Per tutto ciò, con uno sguardo culturale che vuole essere un omaggio rispettoso alla sua cornice storica; con accento di voce amica che invita a superare lacune senza negare l’essenza delle cose, voglio riferire alla Spagna il grido che da Compostela rivolsi all’Europa: “Sii te stessa. Scopri le tue origini. Rafforza le tue radici. Rivivi quei valori autentici che fecero gloriosa la tua storia e benefica la tua presenza negli altri continenti” (Ioannis Pauli PP. II, Allocutio in cathedrali templo Sancti Iacobi de Compostela, ad quosadm Europae civiles Auctoritates et Episcopos conferentiarum praesides habita, 4, die 9 nov. 1982: Insegnamenti di Giovanni Paolo II, V/3 [1982] 1260).
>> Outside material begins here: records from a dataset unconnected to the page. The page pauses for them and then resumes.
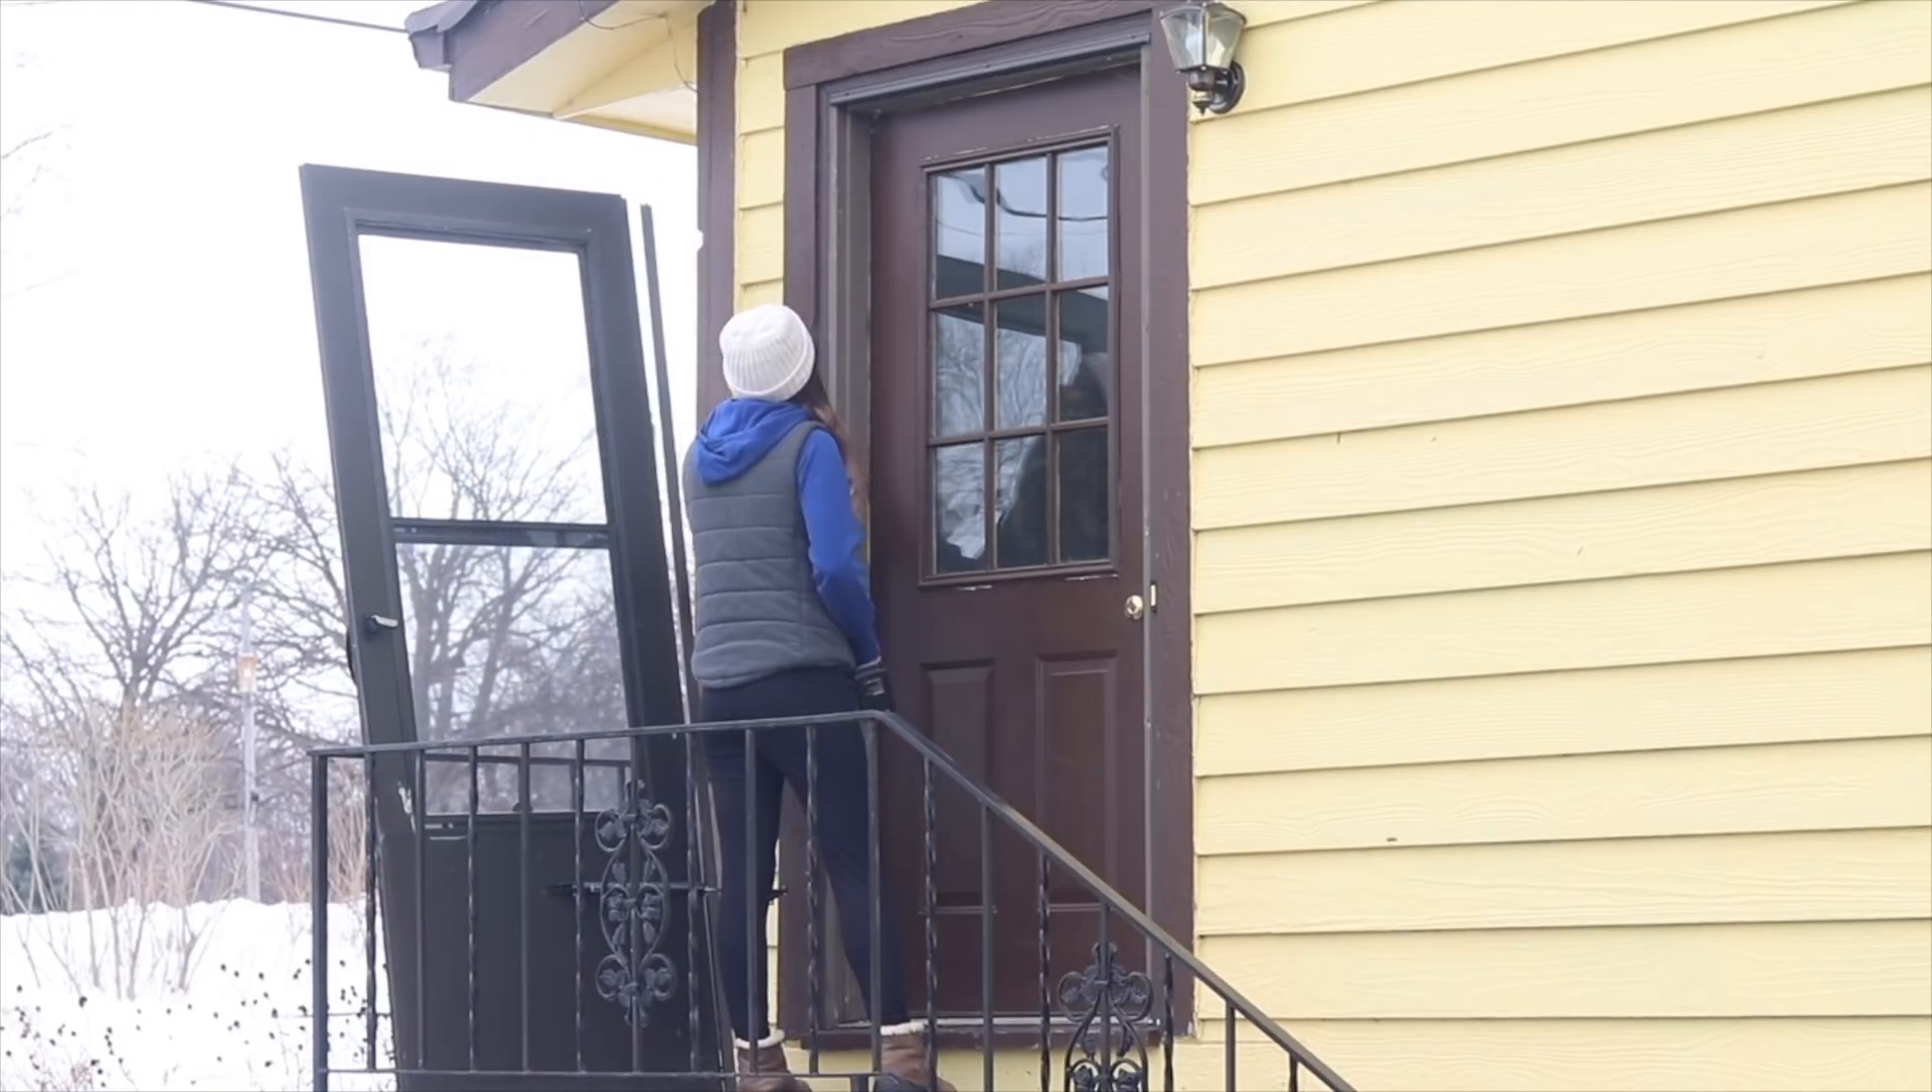The first thing I did was remove the screen door and I just removed all the screws on the framing that held into place.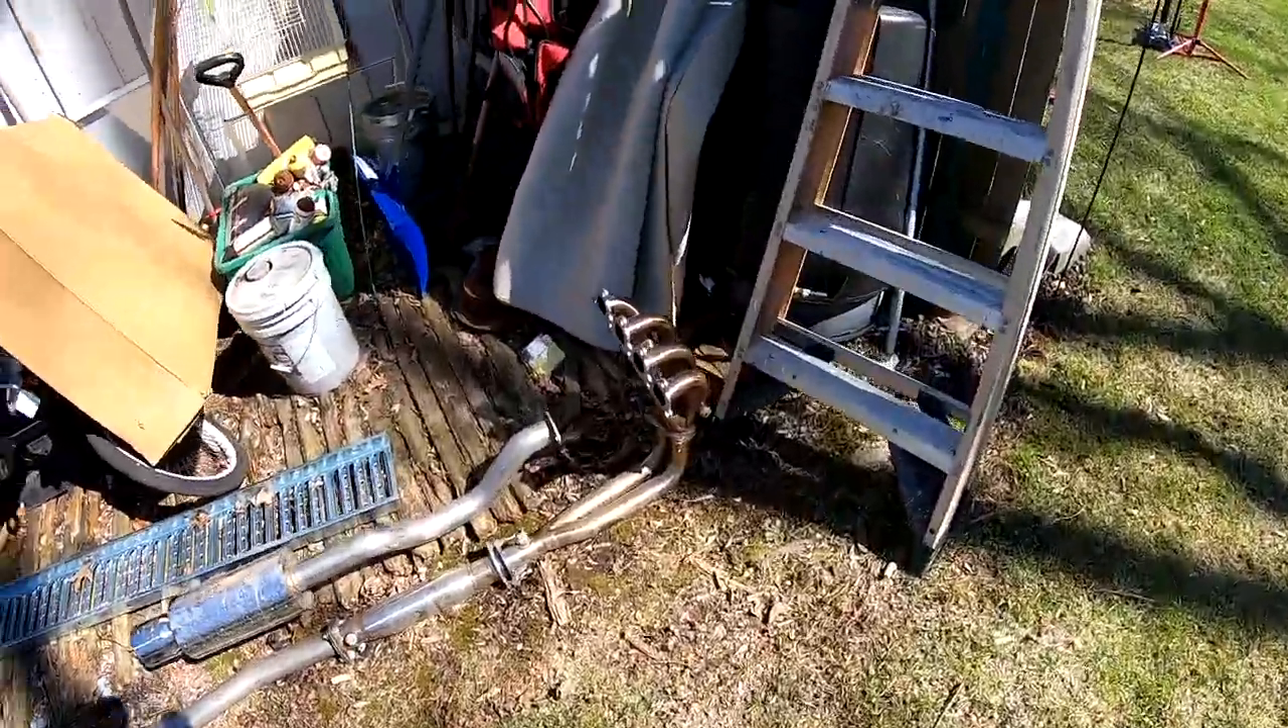I got the exhaust system off it's right here completely out.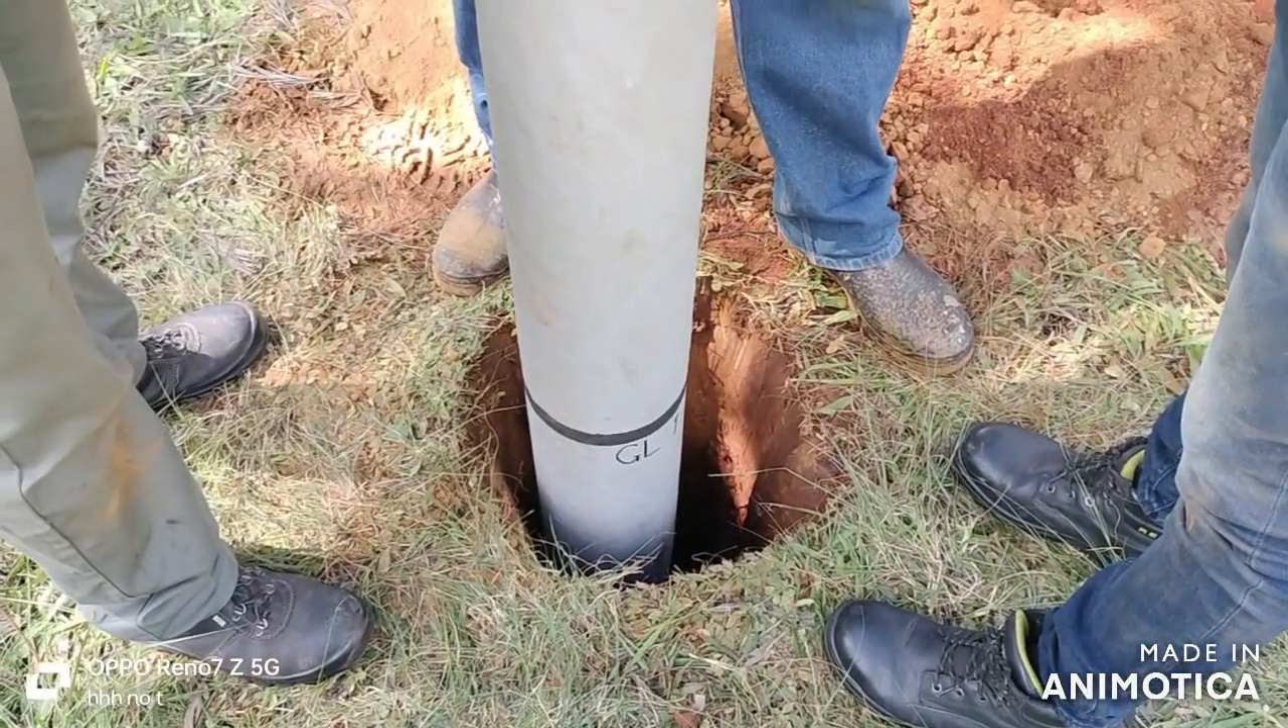At the moment the pole is not standing center.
Troverai così la tua storia. Potrai superarla con la dovuta apertura verso mete più elevate. Potrai avanzare verso le sfide del futuro, con linfa vitale, con rinnovata creatività, senza fratture né attriti negli spiriti.

4. Alla Vergine del Pilar, “Patrona de la Hispanidad”, affido queste intenzioni, la Spagna, il suo popolo e ognuno dei suoi figli.

Che la sua materna protezione ottenga ogni sorta di benedizioni divine su questa amata terra, sui suoi sovrani e la famiglia reale, sui suoi pastori, sulle autorità e su tutte le sue popolazioni.